Rendered images with source text:
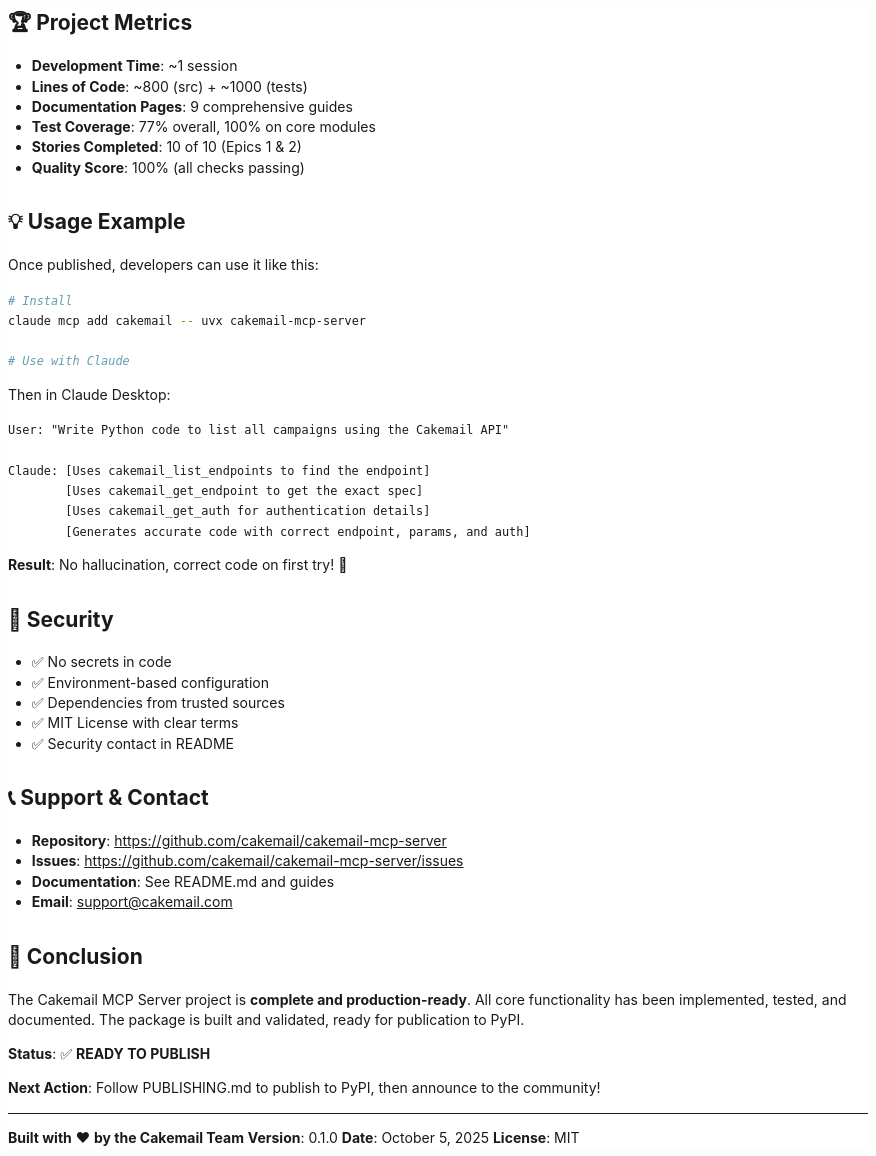 ## 🏆 Project Metrics

- **Development Time**: ~1 session
- **Lines of Code**: ~800 (src) + ~1000 (tests)
- **Documentation Pages**: 9 comprehensive guides
- **Test Coverage**: 77% overall, 100% on core modules
- **Stories Completed**: 10 of 10 (Epics 1 & 2)
- **Quality Score**: 100% (all checks passing)

## 💡 Usage Example

Once published, developers can use it like this:

```bash
# Install
claude mcp add cakemail -- uvx cakemail-mcp-server

# Use with Claude
```

Then in Claude Desktop:
```
User: "Write Python code to list all campaigns using the Cakemail API"

Claude: [Uses cakemail_list_endpoints to find the endpoint]
        [Uses cakemail_get_endpoint to get the exact spec]
        [Uses cakemail_get_auth for authentication details]
        [Generates accurate code with correct endpoint, params, and auth]
```

**Result**: No hallucination, correct code on first try! 🎯

## 🔐 Security

- ✅ No secrets in code
- ✅ Environment-based configuration
- ✅ Dependencies from trusted sources
- ✅ MIT License with clear terms
- ✅ Security contact in README

## 📞 Support & Contact

- **Repository**: https://github.com/cakemail/cakemail-mcp-server
- **Issues**: https://github.com/cakemail/cakemail-mcp-server/issues
- **Documentation**: See README.md and guides
- **Email**: support@cakemail.com

## 🎉 Conclusion

The Cakemail MCP Server project is **complete and production-ready**. All core functionality has been implemented, tested, and documented. The package is built and validated, ready for publication to PyPI.

**Status**: ✅ **READY TO PUBLISH**

**Next Action**: Follow PUBLISHING.md to publish to PyPI, then announce to the community!

---

**Built with** ❤️ **by the Cakemail Team**
**Version**: 0.1.0
**Date**: October 5, 2025
**License**: MIT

WHAT YOU HAVE TO DO →
Scan the data above and copy every line with "Uses" in it.

FINISHED EXERCISE →
Claude: [Uses cakemail_list_endpoints to find the endpoint]
        [Uses cakemail_get_endpoint to get the exact spec]
        [Uses cakemail_get_auth for authentication details]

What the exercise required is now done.